Sadece bu kadar mı? Elbette değil... iPhone X'in yüz tanıma teknolojisi kullandığını duymuşsunuzdur... Bu teknoloji çok yakında hayatımızı derinden etkileyecek. Yüzümüz kimliğimiz olacak. Önce akıllı telefonumuzu açmaya yarayacak, sonra banka hesaplarına girmemize, restoranlarda hesap ödememize, taksi çağırmamıza vs vs... Bunun arkasındaki teknoloji bizi sokakta bile takip edebilecek. Yüzünüzü bu kadar iyi tanıyabilen bir teknoloji sizin sokaktaki hareketlerinizi de tanıyacak. Davranışlarınıza göre sizi yine kategorize edecek. “The Economist”in hazırladığı rapora göre 2018’den itibaren pek çok alanda kimlik beyanı için yüzümüzü kullanmaya zorlanmaya başlayacağız. Hükumetler bunun için veritabanları oluşturmaya başladı bile... Sahi siz kimliğinizi yenilemiş miydiniz?

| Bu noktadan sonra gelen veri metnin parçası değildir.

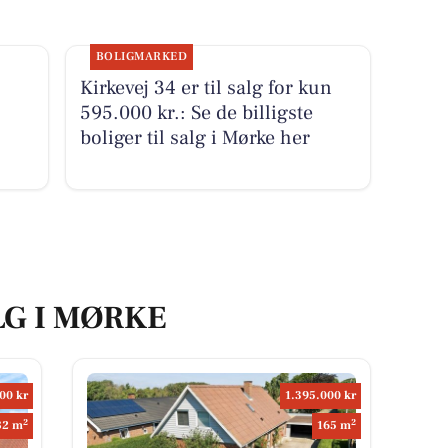
BOLIGMARKED
Kirkevej 34 er til salg for kun
595.000 kr.: Se de billigste
boliger til salg i Mørke her
LG I MØRKE
00 kr
1.395.000 kr
2
2
82 m
165 m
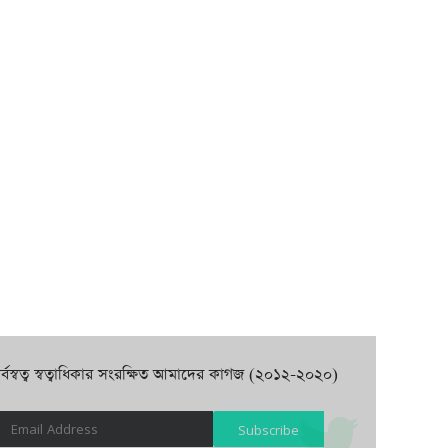
র্বস্বত্ব স্বত্বাধিকার সংরক্ষিত আমাদের কাগজ (২০১২-২০২০)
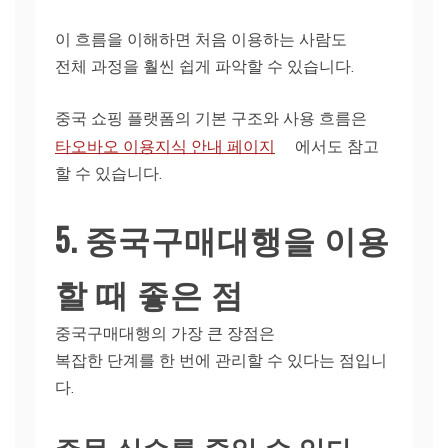
이 흐름을 이해하면 처음 이용하는 사람도
전체 과정을 훨씬 쉽게 파악할 수 있습니다.
중국 쇼핑 플랫폼의 기본 구조와 사용 흐름은
타오바오 이용지식 안내 페이지
에서도 참고
할 수 있습니다.
5. 중국구매대행을 이용
할 때 좋은 점
중국구매대행의 가장 큰 장점은
복잡한 단계를 한 번에 관리할 수 있다는 점입니
다.
주문 실수를 줄일 수 있다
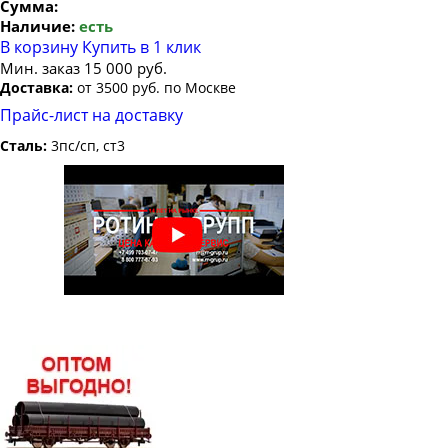
Сумма:
Наличие:
есть
В корзину
Купить в 1 клик
Мин. заказ 15 000 руб.
Доставка:
от 3500 руб. по Москве
Прайс-лист на доставку
Сталь:
3пс/сп, ст3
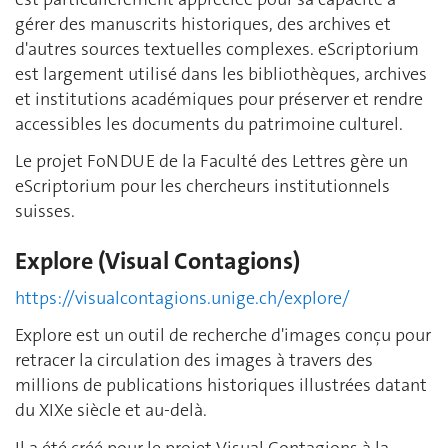
gérer des manuscrits historiques, des archives et
d'autres sources textuelles complexes. eScriptorium
est largement utilisé dans les bibliothèques, archives
et institutions académiques pour préserver et rendre
accessibles les documents du patrimoine culturel.
Le projet FoNDUE de la Faculté des Lettres gère un
eScriptorium pour les chercheurs institutionnels
suisses.
Explore (Visual Contagions)
https://visualcontagions.unige.ch/explore/
Explore est un outil de recherche d'images conçu pour
retracer la circulation des images à travers des
millions de publications historiques illustrées datant
du XIXe siècle et au-delà.
Il a été créé pour le projet Visual Contagions à la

Ama yine de aklım karışık... Bugün verdiğiniz kararlarla 5 yıl önce verdikleriniz ne kadar aynı olabilir?
***
Bu yıl gösterime giren Avustralya yapımı “Other Life / Diğer Hayat” adlı film, yaşamın bize sunduğu seçenekleri teknoloji sayesinde artırdığımızda nelerle karşılaşabileceğimiz konusuna mercek tutuyor. Kelley Eskridge’nin SOLITAIRE isimli kitabına göre uyarlanan filmde, bir biyolojik yazılım ile farklı deneyimler kazanılması sağlanıyor. Diyelim ki Alplerde kayak yapmak istiyorsunuz. Gözünüze damlatılan bir damla ile bu deneyimi gerçekmiş gibi yaşıyorsunuz. Bu tecrübe böylece anılarınız arasına katılıyor. Gerçek olmayan bir durum yaşandığı için “-miş” eki kulandım. Aynı birçoğumuzun yaşadığı gibi, -miş gibi...
Sanki savaş kapımızda değilmiş gibi...
İşsizlik yokmuş gibi...
Ekonomide, eğitimde, sağlıkta her geçen gün kötüye gitmiyormuşuz gibi...
Yediğimiz birçok üründe domuz eti ve GDO yokmuş gibi...
Yaşıyoruz ya bize ne yapsalar müstahak... Belki bir gün “Diğer Hayat” filminde olduğu gibi kendi zihnimizdeki hücreden çıkar ve verdiğimiz kararları yeniden gözden geçiririz.